Dara began to walk toward River Road. There was nothing here for her, every moment she stayed just pointed out how dull she was. She couldn’t do dives like Jacinta, she wasn’t lovely like Grace was or Maggie was turning out to be. She was boring old wooden Dara.

She had turned into River Road and was nearly at Jack Coyne’s when she realized Maggie was running after her.

“Why won’t you stay?”

“What do you care?”

“We were having fun, weren’t we?” Maggie asked anxiously.

“Oh Maggie, can’t you ever make up your mind about anything?” Dara snapped.

Maggie looked at her, dismayed.

“You’re so weak. You don’t even know whether we were having fun or not. You ask me were we? I don’t know about you. I wasn’t, so I came home. But at least I know. You never know.”

“What don’t I know?”

“See!” Dara was triumphant. “You don’t know if you’d like an ice cream, you don’t know if you’d like a trip in Kerry’s car, you don’t know if you want to swim or to wear a bathing cap. You don’t know
anything
.”

“What did I do, Dara?” wailed poor Maggie after Dara’s back.

Dara didn’t even turn around, she just shouted over her shoulder. “You did nothing. You never do anything. That’s just the point.”

Maggie stood stricken on the river bank, Dara stormed home and threw herself on her bed to cry.

Mary came up and knocked on the door. “Your mother would like you to go to her room and talk to her.”

“Tell her I’m in bed.”

“Dara. Please. Your mother sent me up specially.”

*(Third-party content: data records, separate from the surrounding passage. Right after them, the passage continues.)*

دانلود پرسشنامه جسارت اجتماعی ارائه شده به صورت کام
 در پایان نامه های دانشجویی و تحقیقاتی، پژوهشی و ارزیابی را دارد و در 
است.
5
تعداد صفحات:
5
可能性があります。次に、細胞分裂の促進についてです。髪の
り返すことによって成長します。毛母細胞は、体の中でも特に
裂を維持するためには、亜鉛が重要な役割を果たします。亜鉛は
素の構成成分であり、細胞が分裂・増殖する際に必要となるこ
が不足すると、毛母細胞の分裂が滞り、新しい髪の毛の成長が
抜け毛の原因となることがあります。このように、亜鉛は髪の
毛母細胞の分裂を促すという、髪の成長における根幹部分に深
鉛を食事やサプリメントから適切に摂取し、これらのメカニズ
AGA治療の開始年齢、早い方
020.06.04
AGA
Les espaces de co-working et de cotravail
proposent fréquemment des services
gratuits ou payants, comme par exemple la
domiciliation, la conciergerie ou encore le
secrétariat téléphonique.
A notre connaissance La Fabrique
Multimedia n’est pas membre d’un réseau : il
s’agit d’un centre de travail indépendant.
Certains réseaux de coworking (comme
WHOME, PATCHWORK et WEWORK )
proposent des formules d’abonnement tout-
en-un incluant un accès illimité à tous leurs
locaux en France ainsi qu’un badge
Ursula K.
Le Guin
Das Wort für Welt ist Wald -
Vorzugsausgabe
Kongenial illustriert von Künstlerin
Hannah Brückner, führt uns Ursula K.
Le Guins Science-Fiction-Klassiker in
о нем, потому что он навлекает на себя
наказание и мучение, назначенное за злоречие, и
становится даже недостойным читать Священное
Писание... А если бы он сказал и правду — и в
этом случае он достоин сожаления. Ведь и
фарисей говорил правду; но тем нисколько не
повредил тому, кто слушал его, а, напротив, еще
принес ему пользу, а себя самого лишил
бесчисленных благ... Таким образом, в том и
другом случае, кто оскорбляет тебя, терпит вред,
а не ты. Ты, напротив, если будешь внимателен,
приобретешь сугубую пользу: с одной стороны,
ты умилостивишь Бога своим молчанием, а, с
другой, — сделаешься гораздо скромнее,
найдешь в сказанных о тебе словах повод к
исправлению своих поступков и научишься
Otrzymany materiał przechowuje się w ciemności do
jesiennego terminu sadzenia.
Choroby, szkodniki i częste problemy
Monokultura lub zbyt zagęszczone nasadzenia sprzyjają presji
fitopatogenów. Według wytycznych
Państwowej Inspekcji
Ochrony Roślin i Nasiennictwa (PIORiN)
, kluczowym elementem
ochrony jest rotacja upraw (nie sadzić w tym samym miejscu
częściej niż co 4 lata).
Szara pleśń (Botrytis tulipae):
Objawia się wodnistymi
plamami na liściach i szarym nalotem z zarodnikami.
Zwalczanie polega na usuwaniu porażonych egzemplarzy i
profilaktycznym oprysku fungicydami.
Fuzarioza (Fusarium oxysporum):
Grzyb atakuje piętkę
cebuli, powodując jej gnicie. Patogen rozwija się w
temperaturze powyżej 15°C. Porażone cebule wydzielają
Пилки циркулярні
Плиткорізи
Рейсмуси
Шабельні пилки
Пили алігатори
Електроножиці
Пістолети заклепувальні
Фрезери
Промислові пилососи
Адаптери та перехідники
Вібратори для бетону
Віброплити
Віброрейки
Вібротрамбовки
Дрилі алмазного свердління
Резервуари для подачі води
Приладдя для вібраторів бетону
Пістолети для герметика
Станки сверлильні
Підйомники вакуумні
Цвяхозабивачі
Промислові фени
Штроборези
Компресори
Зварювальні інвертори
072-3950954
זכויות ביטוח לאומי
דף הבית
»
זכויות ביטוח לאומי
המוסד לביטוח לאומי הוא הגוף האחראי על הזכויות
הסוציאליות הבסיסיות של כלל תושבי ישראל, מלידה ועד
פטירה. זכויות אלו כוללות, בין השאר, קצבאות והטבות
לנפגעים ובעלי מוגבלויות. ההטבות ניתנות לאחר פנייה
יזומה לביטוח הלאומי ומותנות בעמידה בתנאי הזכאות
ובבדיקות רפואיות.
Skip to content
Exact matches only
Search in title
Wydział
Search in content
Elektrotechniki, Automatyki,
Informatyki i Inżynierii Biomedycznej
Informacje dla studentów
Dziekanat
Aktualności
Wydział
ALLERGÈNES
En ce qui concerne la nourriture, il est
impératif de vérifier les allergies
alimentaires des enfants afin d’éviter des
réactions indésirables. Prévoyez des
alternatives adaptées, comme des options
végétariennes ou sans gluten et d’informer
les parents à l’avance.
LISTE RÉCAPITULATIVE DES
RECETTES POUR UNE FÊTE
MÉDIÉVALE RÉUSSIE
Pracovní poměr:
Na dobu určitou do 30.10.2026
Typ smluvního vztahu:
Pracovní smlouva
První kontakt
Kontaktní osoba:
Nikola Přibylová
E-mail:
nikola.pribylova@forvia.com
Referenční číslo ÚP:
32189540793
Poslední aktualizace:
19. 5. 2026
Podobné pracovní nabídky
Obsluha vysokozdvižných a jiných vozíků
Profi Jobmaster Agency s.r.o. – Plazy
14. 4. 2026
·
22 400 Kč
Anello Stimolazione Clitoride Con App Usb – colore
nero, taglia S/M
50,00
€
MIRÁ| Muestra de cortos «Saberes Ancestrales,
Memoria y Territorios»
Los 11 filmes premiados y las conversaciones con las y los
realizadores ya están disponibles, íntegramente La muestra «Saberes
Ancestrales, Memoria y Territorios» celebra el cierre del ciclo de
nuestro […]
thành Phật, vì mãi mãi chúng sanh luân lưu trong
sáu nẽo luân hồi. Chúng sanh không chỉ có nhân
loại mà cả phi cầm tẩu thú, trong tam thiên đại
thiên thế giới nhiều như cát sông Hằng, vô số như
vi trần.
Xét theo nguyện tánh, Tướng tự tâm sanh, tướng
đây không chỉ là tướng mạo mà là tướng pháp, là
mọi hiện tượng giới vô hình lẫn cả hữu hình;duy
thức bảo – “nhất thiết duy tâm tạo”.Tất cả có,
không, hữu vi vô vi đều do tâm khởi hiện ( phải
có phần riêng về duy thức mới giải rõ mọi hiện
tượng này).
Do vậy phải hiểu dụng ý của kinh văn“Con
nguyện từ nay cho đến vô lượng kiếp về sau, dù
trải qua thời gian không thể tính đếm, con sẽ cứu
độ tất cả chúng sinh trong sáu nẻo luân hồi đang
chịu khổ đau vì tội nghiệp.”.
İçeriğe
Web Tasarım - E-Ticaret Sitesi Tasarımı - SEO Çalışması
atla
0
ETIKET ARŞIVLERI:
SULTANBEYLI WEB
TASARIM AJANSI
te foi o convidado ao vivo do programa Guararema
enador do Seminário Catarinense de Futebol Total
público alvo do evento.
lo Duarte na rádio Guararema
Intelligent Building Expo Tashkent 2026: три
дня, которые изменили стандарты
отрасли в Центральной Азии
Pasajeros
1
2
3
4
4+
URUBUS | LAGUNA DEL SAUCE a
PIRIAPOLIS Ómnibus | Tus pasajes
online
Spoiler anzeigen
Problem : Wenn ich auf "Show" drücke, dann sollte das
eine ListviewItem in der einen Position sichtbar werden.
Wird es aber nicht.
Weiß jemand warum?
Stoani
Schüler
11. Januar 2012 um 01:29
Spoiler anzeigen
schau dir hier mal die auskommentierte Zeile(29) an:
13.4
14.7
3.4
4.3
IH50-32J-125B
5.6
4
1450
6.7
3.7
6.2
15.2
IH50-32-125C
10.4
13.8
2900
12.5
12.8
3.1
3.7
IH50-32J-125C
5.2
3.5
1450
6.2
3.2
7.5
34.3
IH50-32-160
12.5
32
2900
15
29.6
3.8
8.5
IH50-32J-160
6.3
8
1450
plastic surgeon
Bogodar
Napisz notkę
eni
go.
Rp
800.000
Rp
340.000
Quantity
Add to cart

“I’m in bed, I’m not going down.”

“She can’t come up.”

There was a silence.

“So please, Dara, will you come down?”

The door opened and Dara’s tear-stained face appeared. “That’s the most cruel blackmail I ever heard. Reminding me that Mam can’t ever get up the stairs. How mean and unfair.” She stormed past Mary and nearly took the hinges off the door of her mother’s green room.

Mary sighed. It went against her principles to say that boys were easier around the house than girls at this age. But maybe it was because women were so much more sensitive.

   “Yes?” Dara stood inside the door she had just banged.

“I was wondering if you could help me.”

“Do what?”

“To think of a name for our café. We will have to get it painted for one thing and then if we call it something we can start painting that on trays and perhaps even embroidering it on aprons.”